¿Qué modificaciones relevantes se han producido?

  • Se amplía el plazo de prórroga obligatoria de los contratos de arrendamiento de vivienda de los 3 años que teníamos hasta el momento, hasta los 5 años. Excepción: si el arrendador es una persona jurídica, se amplía hasta los 7 años.
  • Se alarga el plazo de prórroga tácita de 1 a 3 años (este es el plazo por el que se amplía el contrato una vez transcurrido el periodo de prórroga obligatoria sin que el arrendador o el arrendatario manifiesten su voluntad de no renovarlo).
  • El arrendador no podrá exigir al nuevo inquilino, cuando firmen el contrato, un aval además de la fianza, que exceda en dos meses la renta mensual de alquiler (a no ser que se trate de un contrato de larga duración, en los cuales sí se acepta el pacto de garantías adicionales).
  • Si el arrendador es una persona jurídica, pasará a ser quien pague los gastos de gestión inmobiliaria y de contrato (el mes que se paga a la agencia y los gastos derivados, para entendernos).
  • Se modifica la Ley de Enjuiciamiento Civil para que se paralicen los desahucios hasta que se encuentre una alternativa habitacional en los casos que afecten a personas o familias vulnerables. Así, los jueces que conozcan del asunto emitirán un informe y se abrirá una prórroga de un mes (o de dos cuando es una persona jurídica la que solicita el lanzamiento) para buscar una solución.
  • Se modifica la Ley de Propiedad Horizontal estatal para que las comunidades de propietarios puedan vetar o limitar los alquileres de viviendas turísticas.
  • Se modifica la Ley de Propiedad Horizontal estatal para aumentar, en un plazo de tres años, al 10 por ciento el fondo de reserva de las comunidades de propietarios, y establecer la posibilidad de que se destine a la realización de obras en materia de accesibilidad.
  • Se establece la obligatoriedad de las obras de accesibilidad establecidas legalmente cuando las ayudas públicas a las que la comunidad pueda tener acceso alcancen el 75 por ciento del importe de las mismas.
  • Se establece la exención del Impuesto sobre Transmisiones Patrimoniales y Actos Jurídicos Documentados (ITP y AJD) en la suscripción de contratos de arrendamiento de vivienda para uso estable y permanente.
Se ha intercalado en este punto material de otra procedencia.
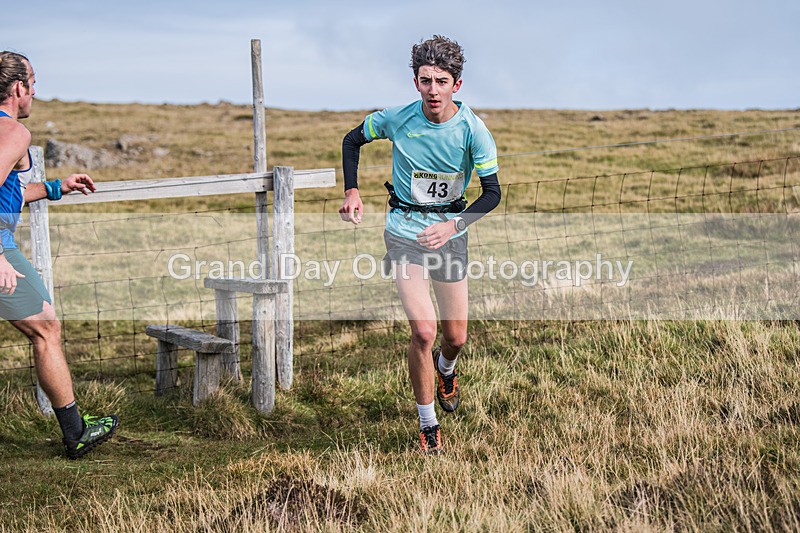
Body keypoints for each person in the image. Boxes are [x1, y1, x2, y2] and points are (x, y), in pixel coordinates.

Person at [339, 36, 501, 454]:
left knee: (456, 338)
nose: (433, 90)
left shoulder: (473, 131)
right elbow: (352, 140)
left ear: (457, 85)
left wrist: (452, 226)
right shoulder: (397, 118)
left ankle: (447, 372)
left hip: (450, 238)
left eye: (441, 81)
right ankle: (428, 428)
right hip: (404, 234)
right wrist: (352, 191)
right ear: (415, 82)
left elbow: (492, 193)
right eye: (425, 80)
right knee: (424, 332)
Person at [0, 51, 119, 459]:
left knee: (45, 324)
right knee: (46, 328)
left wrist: (54, 187)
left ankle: (75, 430)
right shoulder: (14, 133)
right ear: (19, 88)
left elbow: (6, 191)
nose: (36, 90)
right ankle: (76, 433)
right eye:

  • Se puede eximir al inquilino/a de pagar el IBI cuando el arrendador sea un ente público.
  • Se permite a los ayuntamientos con superávit destinarlo a promover su parque de vivienda pública y Se permite que los ayuntamientos que tengan superávit lo destinen a promover su cartera de viviendas públicas, pudiendo establecer una bonificación de hasta el 95% en la cuota del IBI para las viviendas sujetas a alquiler a precio limitado.
  • Se introduce en la Ley Reguladora de Haciendas Locales la definición de inmueble de uso residencial desocupado con carácter permanente, con la idea de que los ayuntamientos puedan aplicar recargos en el IBI.